かといって、中学生・高校生の頃の自分に読ませたいかというと、そうでもない。なぜなら、あの頃はあの頃で、今の私とは人間が違うし、過去の自分が読んだところでうまく理解できまい。
それに、野矢茂樹(東京大学名誉教授、立正大学教授)による解説が示すとおり、著者の刺激的な言葉をうのみにしてはならない。当時の私なら言葉をうのみにして誤った方向へ進んだだろうな。多分、もっと失敗したと思う。
だから、タイトルは『数学受験術指南』だけれど、受験生が読む場合には「これは受験生が求めるようなノウハウ本ではないよ」と伝える必要があると考える。参考書ではないのだ。
著者は、第1章「受験は精神より技術で」の中で、受験のために身につける技術はあくまでも自分のものであると書いている。確かに本作ではいくつかの技術が記されている。けれど重要なのは、自分だけのやり方を見つけることである。
この本を読んで、真似してみるところまではアリだと思う。だが、自分のやり方にならないなら意味がない。
著者は中学・高校・大学で学ぶ数学と、受験のための数学の違いを記し、取り組み方にも違いがあると書く。加えて解説で野矢茂樹が書くとおり、数学が苦手だが受験には必要だという人向けのやり方はある(野矢茂樹自身も解説内で述べているが、この方法は著者が推奨する取り組み方とは真反対に位置する)。

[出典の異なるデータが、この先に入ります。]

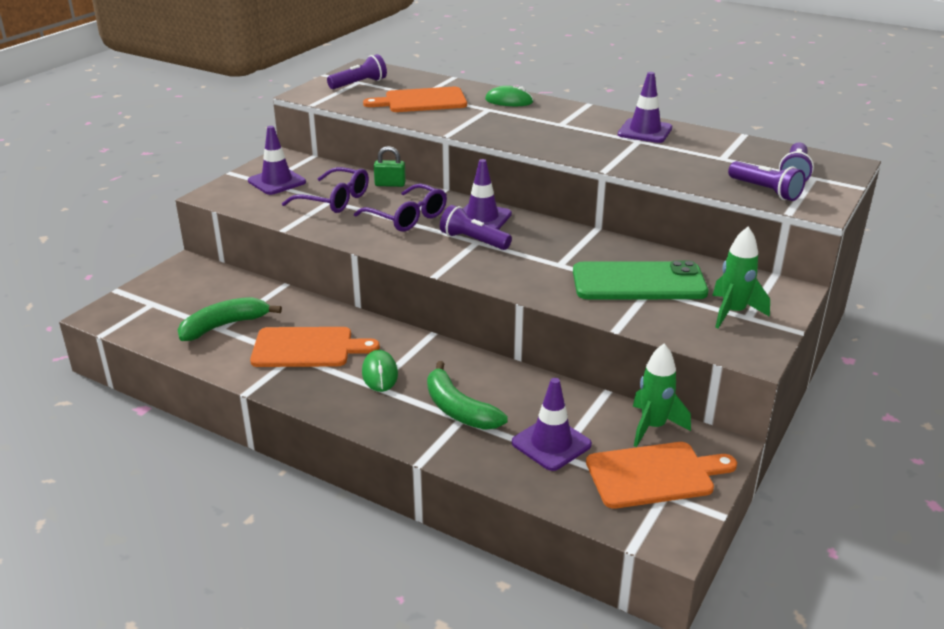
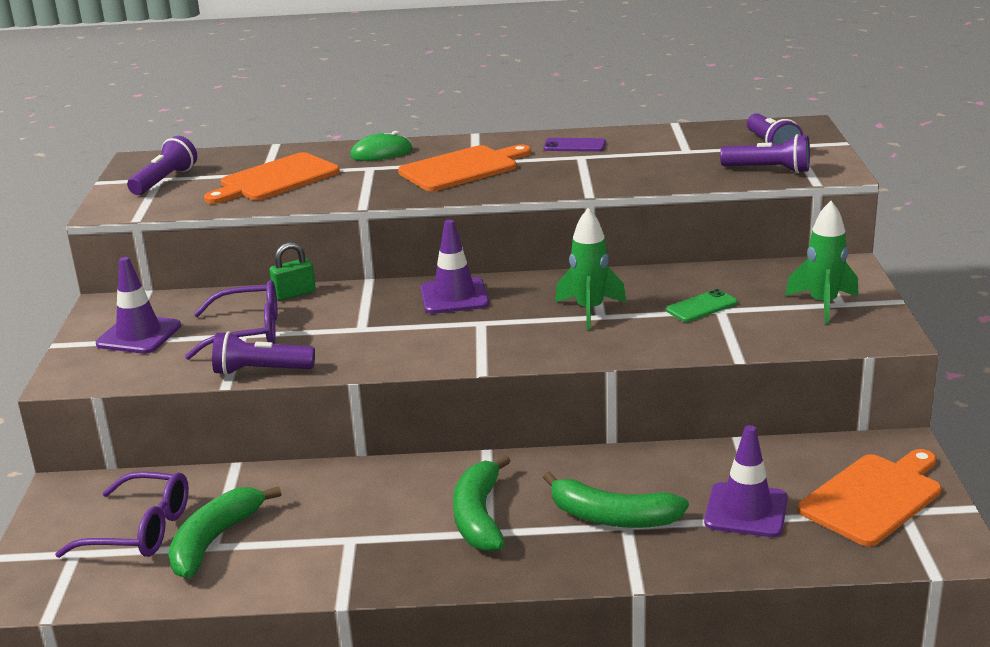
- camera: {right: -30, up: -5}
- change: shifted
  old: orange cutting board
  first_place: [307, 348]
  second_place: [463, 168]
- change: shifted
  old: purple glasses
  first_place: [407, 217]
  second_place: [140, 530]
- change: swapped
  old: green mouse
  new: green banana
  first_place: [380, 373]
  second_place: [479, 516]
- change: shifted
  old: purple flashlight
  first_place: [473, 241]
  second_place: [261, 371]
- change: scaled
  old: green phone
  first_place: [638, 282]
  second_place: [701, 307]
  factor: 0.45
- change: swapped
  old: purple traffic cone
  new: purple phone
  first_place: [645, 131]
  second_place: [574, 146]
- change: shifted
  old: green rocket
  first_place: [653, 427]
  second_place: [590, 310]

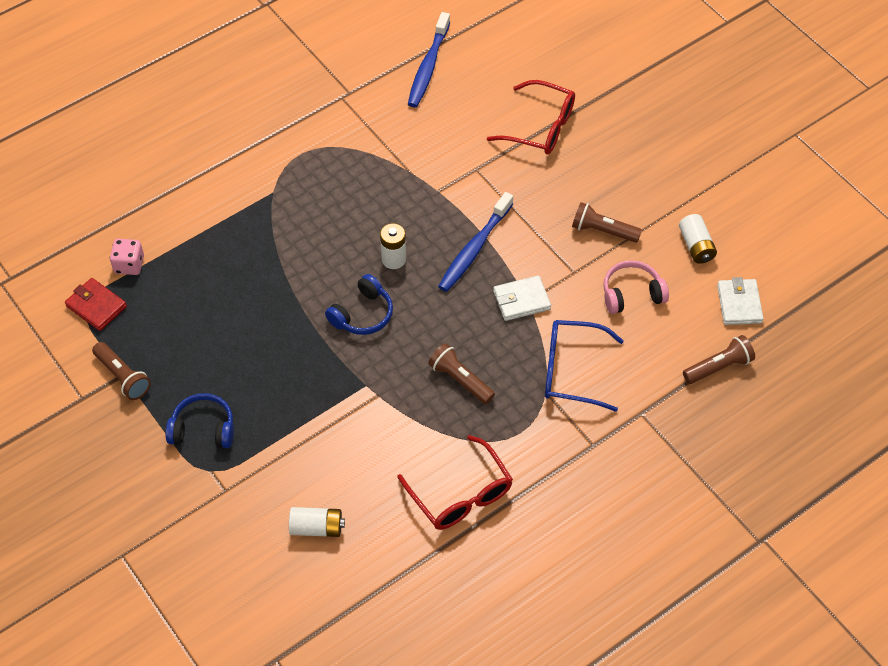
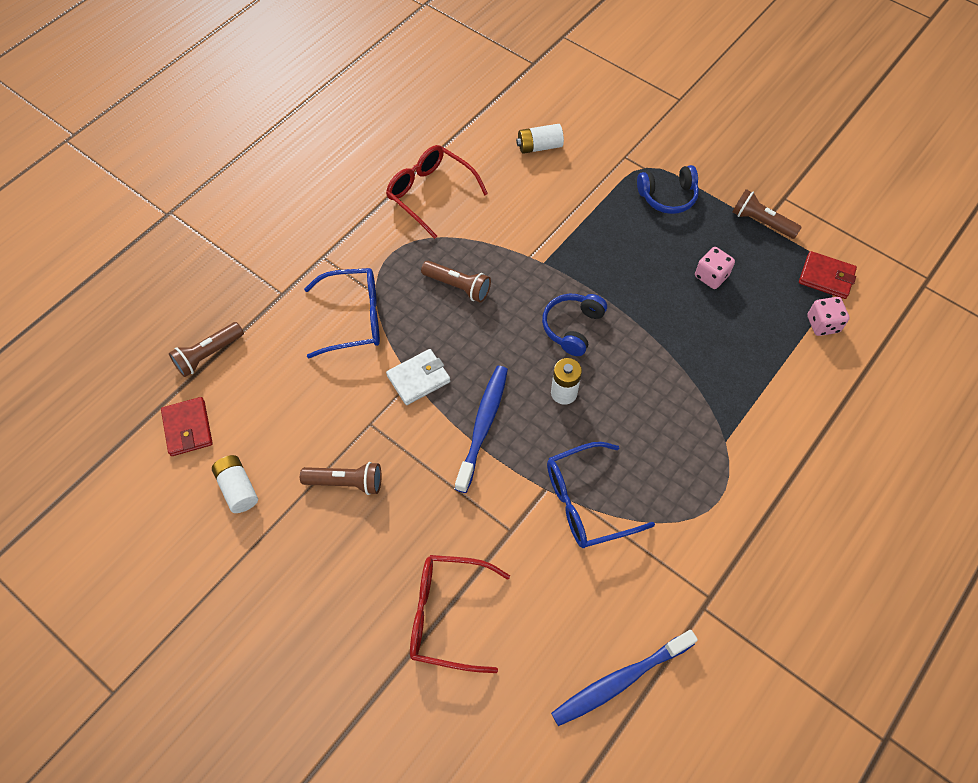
- camera: {right: 165, up: 5}
- change: rotated
  old: blue toothbrush
  first_place: [428, 67]
  second_place: [620, 681]
  degrees: -120
- change: gone
  old: pink headphones
  first_place: [632, 294]
- change: repainted
  old: white wallet
  new: red wallet
  first_place: [739, 304]
  second_place: [188, 428]
- change: new
  new: blue glasses
  second_place: [586, 502]
- change: new
  new: pink dice
  second_place: [711, 276]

とはいえ、Aというやり方がよくて、Bというやり方はよくない、といった趣旨の本ではない。とにかく大事なのは、たくさんの選択肢の中から自分のものにする技術。
読む人自身、たとえば受験で数学を突破したい人自身にとって、数学を理解すること以上に受験を突破することが重要なのであれば、著者の森毅が推奨する取り組み方ではない方法であってもいい。そんな風に思えた。
受動的でなく能動的に取り組む。その姿勢の話をしていると思った。だから副題が「一生を通じて役に立つ勉強法」なのではないだろうか。受験以上の話がここには書かれている。
この本が受験の話であり、数学の話であるのは確かだが、同時に人生訓でもある。著者曰く“ミニ人生訓めいた”コラムには考えさせられるものがある。「ティーラウンジ」と評されたコラム集を読むだけでも面白いと思う。